The Illinois Wage Payment and Collection Act was amended to regulate the use of payroll cards.
A “payroll card” is a card provided to an employee by an employer or other payroll card issuer as a means of accessing the employee’s payroll card account.
A “payroll card account” is an account that is directly or indirectly established through an employer and to which deposits of a participating employee’s wages are made.
An employer using a payroll card to pay an employee’s wages must meet the following requirements:
- The employer cannot make receipt of wages by payroll card a condition of employment for any employee.
- The employer cannot initiate payment of wages to the employee by electronic fund transfer to a payroll card account unless the employer provides the employee with a clear and conspicuous written disclosure explaining the terms and conditions of the payroll card account option, including a list of all fees that may be deducted from the employee’s payroll card account by the employer or payroll card issuer; and a notice that third parties may assess transaction fees in addition to the fees assessed by the employee’s payroll card issuer.
- The employer must offer the employee other methods of payment and must obtain the employee’s voluntary consent to receive the wages by payroll card.
- A payroll card program offered by the employer must provide the employee with at least one method of withdrawing the employee’s full net wages from the payroll card every 2 weeks, at no cost to the employee, at a location readily available to the employee.
- At the employee’s request, he or she must be given a transaction history, in paper or electronic form, each month that includes all deposits, withdrawals, deductions, or charges from the employee’s payroll card account at no cost.
- The employer must allow the employee to obtain the account balance at any time without incurring a fee online, by telephone, by text message, or at an ATM location.

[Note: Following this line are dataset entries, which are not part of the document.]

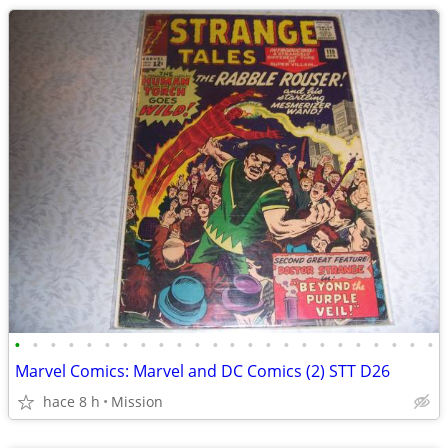
•
•
•
•
•
•
•
•
•
•
•
•
•
•
•
•
•
•
•
•
•
•
•
•
Marvel Comics: Marvel and DC Comics (2) STT D26
hace 8 h
Mission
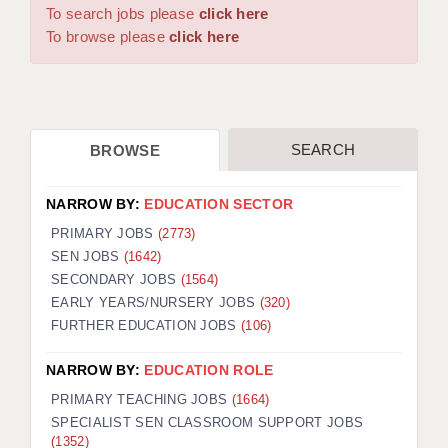
WARRINGTON: 01925 231375
To search jobs please
click here
DBS UPDATE SERVICE
WORCESTER: 01905 887157
To browse please
click here
GRADUATE TEACHING ASSISTANTS
LOOKING TO HIRE
SEARCH
BROWSE
CDSS
CPSS
NARROW BY:
EDUCATION SECTOR
REGISTER A VACANCY / CALL BACK
PRIMARY JOBS
(2773)
SEN JOBS
(1642)
COVID CATCH UP TUITION
SECONDARY JOBS
(1564)
EARLY YEARS/NURSERY JOBS
(320)
AWR CLIENT INFORMATION
FURTHER EDUCATION JOBS
(106)
ACADEMICS ADVANCE
NARROW BY:
EDUCATION ROLE
TESTIMONIALS
PRIMARY TEACHING JOBS
(1664)
SPECIALIST SEN CLASSROOM SUPPORT JOBS
SECURITY AND VETTING
(1352)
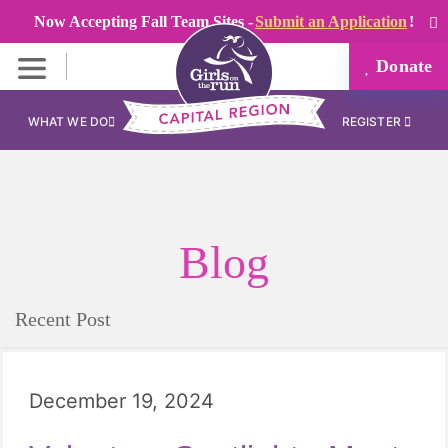
Now Accepting Fall Team Sites -
Submit an Application
!
Donate
WHAT WE DO
REGISTER
Blog
Recent Post
December 19, 2024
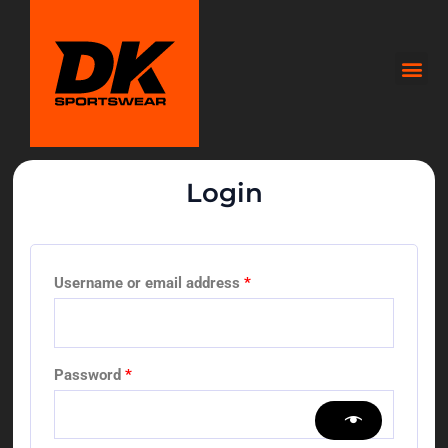
Skip
to
Me
content
Login
Required
Required
Required
Username or email address
*
Password
*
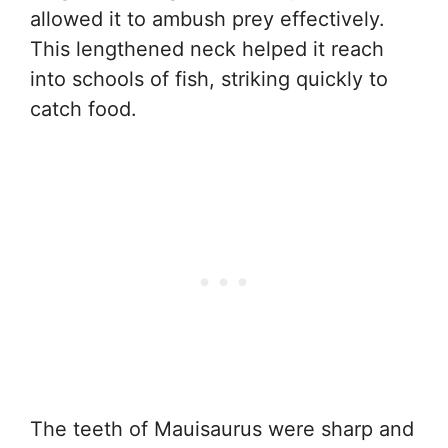
allowed it to ambush prey effectively.
This lengthened neck helped it reach
into schools of fish, striking quickly to
catch food.
The teeth of Mauisaurus were sharp and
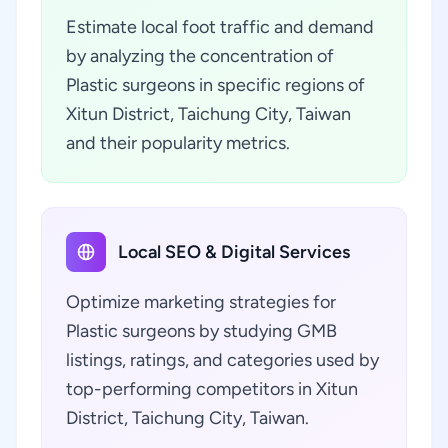
Estimate local foot traffic and demand
by analyzing the concentration of
Plastic surgeons in specific regions of
Xitun District, Taichung City, Taiwan
and their popularity metrics.
Local SEO & Digital Services
Optimize marketing strategies for
Plastic surgeons by studying GMB
listings, ratings, and categories used by
top-performing competitors in Xitun
District, Taichung City, Taiwan.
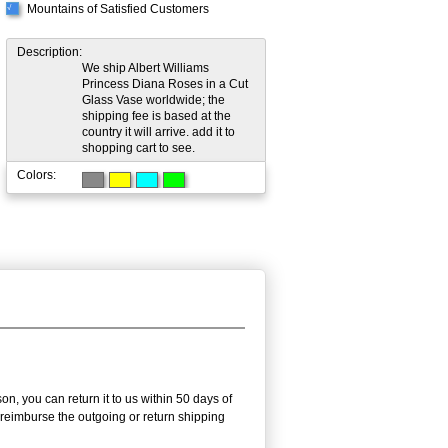
Mountains of Satisfied Customers
√
Description:
We ship Albert Williams
Princess Diana Roses in a Cut
Glass Vase worldwide; the
shipping fee is based at the
country it will arrive. add it to
shopping cart to see.
Colors:
n, you can return it to us within 50 days of
ot reimburse the outgoing or return shipping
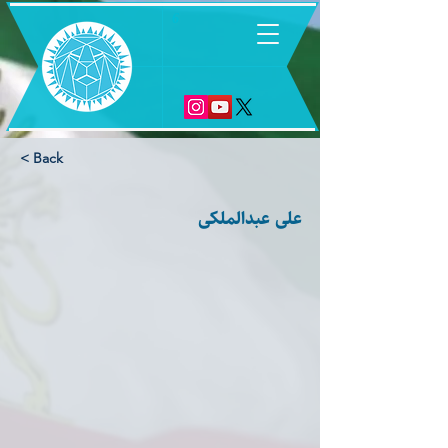
6
< Back
علی عبدالملکی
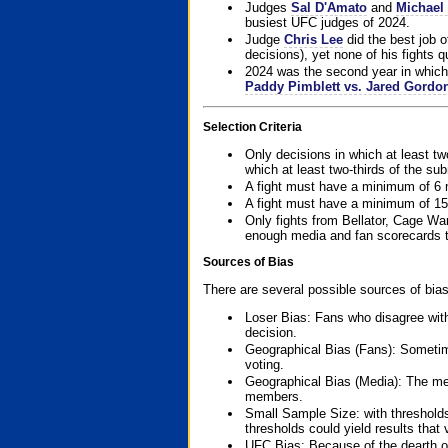
Judges
Sal D'Amato
and
Michael 
busiest UFC judges of 2024.
Judge
Chris Lee
did the best job o
decisions), yet none of his fights qua
2024 was the second year in which 
Paddy Pimblett vs. Jared Gordo
Selection Criteria
Only decisions in which at least tw
which at least two-thirds of the su
A fight must have a minimum of 6 
A fight must have a minimum of 15
Only fights from Bellator, Cage Wa
enough media and fan scorecards to
Sources of Bias
There are several possible sources of bias
Loser Bias: Fans who disagree with
decision.
Geographical Bias (Fans): Sometimes
voting.
Geographical Bias (Media): The me
members.
Small Sample Size: with thresholds
thresholds could yield results that
UFC Bias: Because of the dearth o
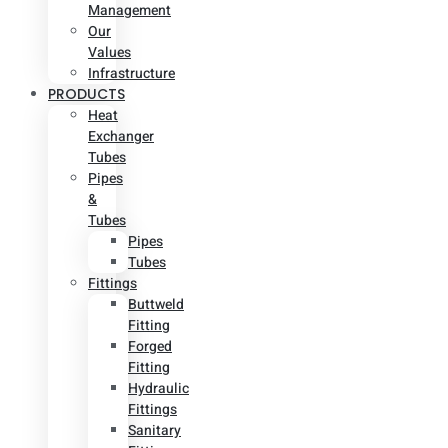
Management
Our
Values
Infrastructure
PRODUCTS
Heat
Exchanger
Tubes
Pipes
&
Tubes
Pipes
Tubes
Fittings
Buttweld
Fitting
Forged
Fitting
Hydraulic
Fittings
Sanitary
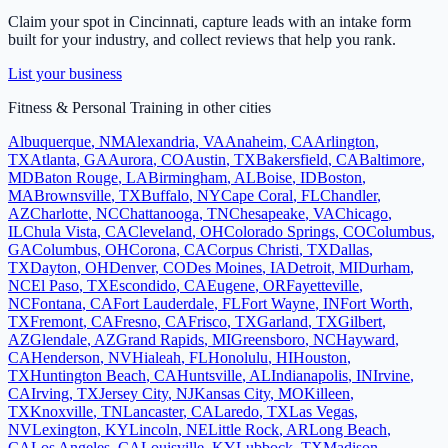
Claim your spot in
Cincinnati
, capture leads with an intake form
built for your industry, and collect reviews that help you rank.
List your business
Fitness & Personal Training
in other cities
Albuquerque
,
NM
Alexandria
,
VA
Anaheim
,
CA
Arlington
,
TX
Atlanta
,
GA
Aurora
,
CO
Austin
,
TX
Bakersfield
,
CA
Baltimore
,
MD
Baton Rouge
,
LA
Birmingham
,
AL
Boise
,
ID
Boston
,
MA
Brownsville
,
TX
Buffalo
,
NY
Cape Coral
,
FL
Chandler
,
AZ
Charlotte
,
NC
Chattanooga
,
TN
Chesapeake
,
VA
Chicago
,
IL
Chula Vista
,
CA
Cleveland
,
OH
Colorado Springs
,
CO
Columbus
,
GA
Columbus
,
OH
Corona
,
CA
Corpus Christi
,
TX
Dallas
,
TX
Dayton
,
OH
Denver
,
CO
Des Moines
,
IA
Detroit
,
MI
Durham
,
NC
El Paso
,
TX
Escondido
,
CA
Eugene
,
OR
Fayetteville
,
NC
Fontana
,
CA
Fort Lauderdale
,
FL
Fort Wayne
,
IN
Fort Worth
,
TX
Fremont
,
CA
Fresno
,
CA
Frisco
,
TX
Garland
,
TX
Gilbert
,
AZ
Glendale
,
AZ
Grand Rapids
,
MI
Greensboro
,
NC
Hayward
,
CA
Henderson
,
NV
Hialeah
,
FL
Honolulu
,
HI
Houston
,
TX
Huntington Beach
,
CA
Huntsville
,
AL
Indianapolis
,
IN
Irvine
,
CA
Irving
,
TX
Jersey City
,
NJ
Kansas City
,
MO
Killeen
,
TX
Knoxville
,
TN
Lancaster
,
CA
Laredo
,
TX
Las Vegas
,
NV
Lexington
,
KY
Lincoln
,
NE
Little Rock
,
AR
Long Beach
,
CA
Los Angeles
,
CA
Louisville
,
KY
Lubbock
,
TX
Madison
,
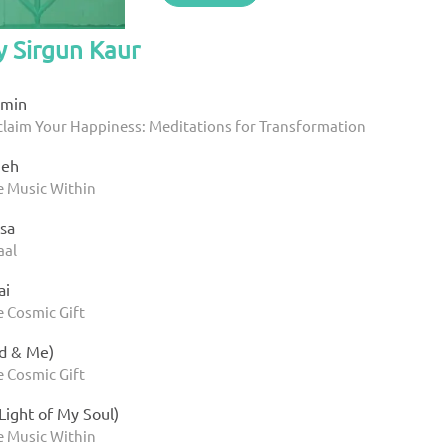
y Sirgun Kaur
 min
eclaim Your Happiness: Meditations for Transformation
meh
e Music Within
sa
aal
ai
e Cosmic Gift
d & Me)
e Cosmic Gift
 Light of My Soul)
e Music Within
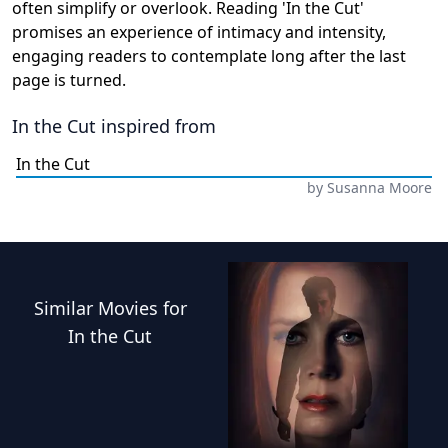
often simplify or overlook. Reading 'In the Cut'
promises an experience of intimacy and intensity,
engaging readers to contemplate long after the last
page is turned.
In the Cut
inspired from
In the Cut
by
Susanna Moore
Similar
Movies
for
In the Cut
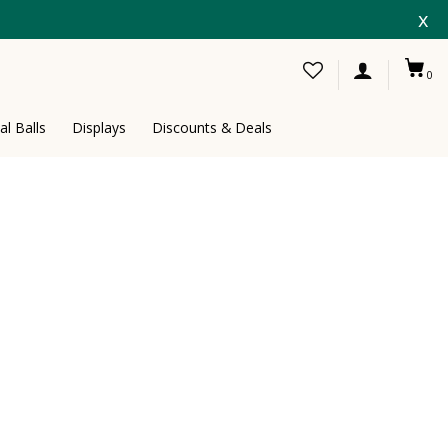
x
0
al Balls
Displays
Discounts & Deals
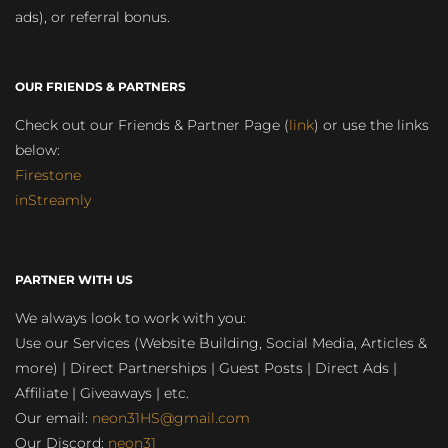
ads), or referral bonus.
OUR FRIENDS & PARTNERS
Check out our Friends & Partner Page (
link
) or use the links
below:
Firestone
inStreamly
PARTNER WITH US
We always look to work with you:
Use our Services (Website Building, Social Media, Articles &
more) | Direct Partnerships | Guest Posts | Direct Ads |
Affiliate | Giveaways | etc.
Our email:
neon31HS@gmail.com
Our Discord:
neon31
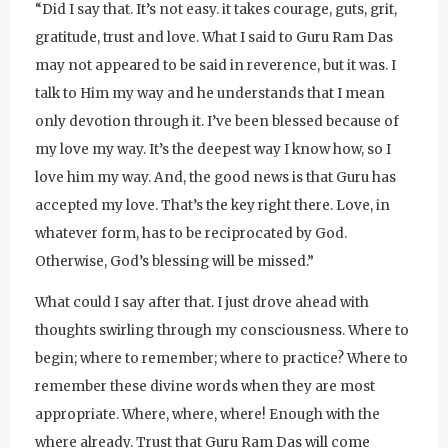
“Did I say that. It’s not easy. it takes courage, guts, grit,
gratitude, trust and love. What I said to Guru Ram Das
may not appeared to be said in reverence, but it was. I
talk to Him my way and he understands that I mean
only devotion through it. I’ve been blessed because of
my love my way. It’s the deepest way I know how, so I
love him my way. And, the good news is that Guru has
accepted my love. That’s the key right there. Love, in
whatever form, has to be reciprocated by God.
Otherwise, God’s blessing will be missed.”
What could I say after that. I just drove ahead with
thoughts swirling through my consciousness. Where to
begin; where to remember; where to practice? Where to
remember these divine words when they are most
appropriate. Where, where, where! Enough with the
where already. Trust that Guru Ram Das will come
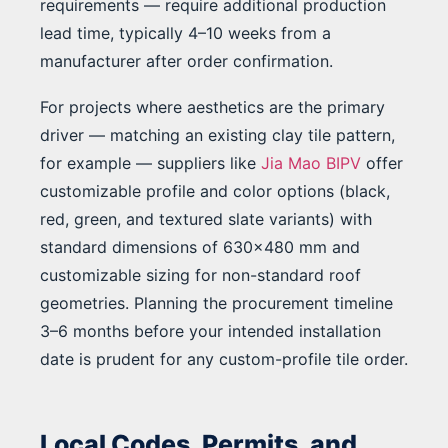
requirements — require additional production
lead time, typically 4–10 weeks from a
manufacturer after order confirmation.
For projects where aesthetics are the primary
driver — matching an existing clay tile pattern,
for example — suppliers like
Jia Mao BIPV
offer
customizable profile and color options (black,
red, green, and textured slate variants) with
standard dimensions of 630×480 mm and
customizable sizing for non-standard roof
geometries. Planning the procurement timeline
3–6 months before your intended installation
date is prudent for any custom-profile tile order.
Local Codes, Permits, and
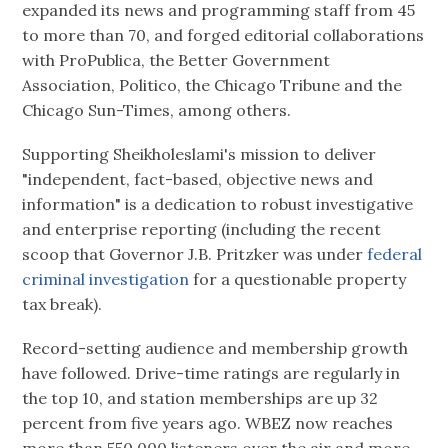
expanded its news and programming staff from 45
to more than 70, and forged editorial collaborations
with ProPublica, the Better Government
Association, Politico, the Chicago Tribune and the
Chicago Sun-Times, among others.
Supporting Sheikholeslami's mission to deliver
"independent, fact-based, objective news and
information" is a dedication to robust investigative
and enterprise reporting (including the recent
scoop that Governor J.B. Pritzker was under
federal
criminal investigation
for a questionable property
tax break).
Record-setting audience and membership growth
have followed. Drive-time ratings are regularly in
the top 10, and station memberships are up 32
percent from five years ago. WBEZ now reaches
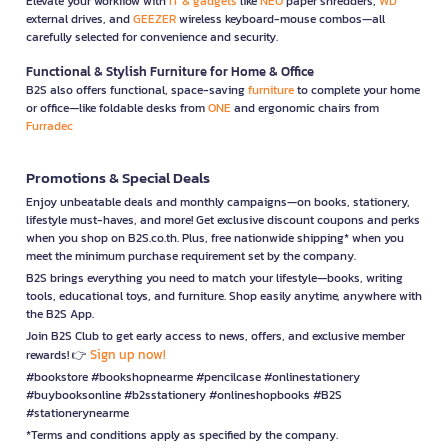
Elevate your workflow with
IT & gadgets
like
NEO
paper shredders,
WD
external drives, and
GEEZER
wireless keyboard-mouse combos—all
carefully selected for convenience and security.
Functional & Stylish Furniture for Home & Office
B2S also offers functional, space-saving
furniture
to complete your home
or office—like foldable desks from
ONE
and ergonomic chairs from
Furradec
Promotions & Special Deals
Enjoy unbeatable deals and monthly campaigns—on books, stationery,
lifestyle must-haves, and more! Get exclusive discount coupons and perks
when you shop on B2S.co.th. Plus, free nationwide shipping* when you
meet the minimum purchase requirement set by the company.
B2S brings everything you need to match your lifestyle—books, writing
tools, educational toys, and furniture. Shop easily anytime, anywhere with
the B2S App.
Join B2S Club to get early access to news, offers, and exclusive member
Sign up now!
rewards! 👉
#bookstore #bookshopnearme #pencilcase #onlinestationery
#buybooksonline #b2sstationery #onlineshopbooks #B2S
#stationerynearme
*Terms and conditions apply as specified by the company.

An employer may not use a payroll card program that includes fees for declined transactions, point of sale transactions, or the application, initiation, loading of wages by the employer, or participation in the payroll card program. Fees for account inactivity may be assessed following one year of inactivity.
The payroll card or payroll card account may not be linked to any form of credit including, but not limited to, overdraft fees or overdraft service fees, a loan against future pay, or a cash advance on future pay or work not yet performed.
If the employee requests to be paid by other methods of payment the employer must, within two pay periods, begin payment to the employee by an allowable method requested by the employee.
Finally, a payroll card program must provide protections from unauthorized use of the payroll card in accordance with State and federal law concerning electronic fund transfers.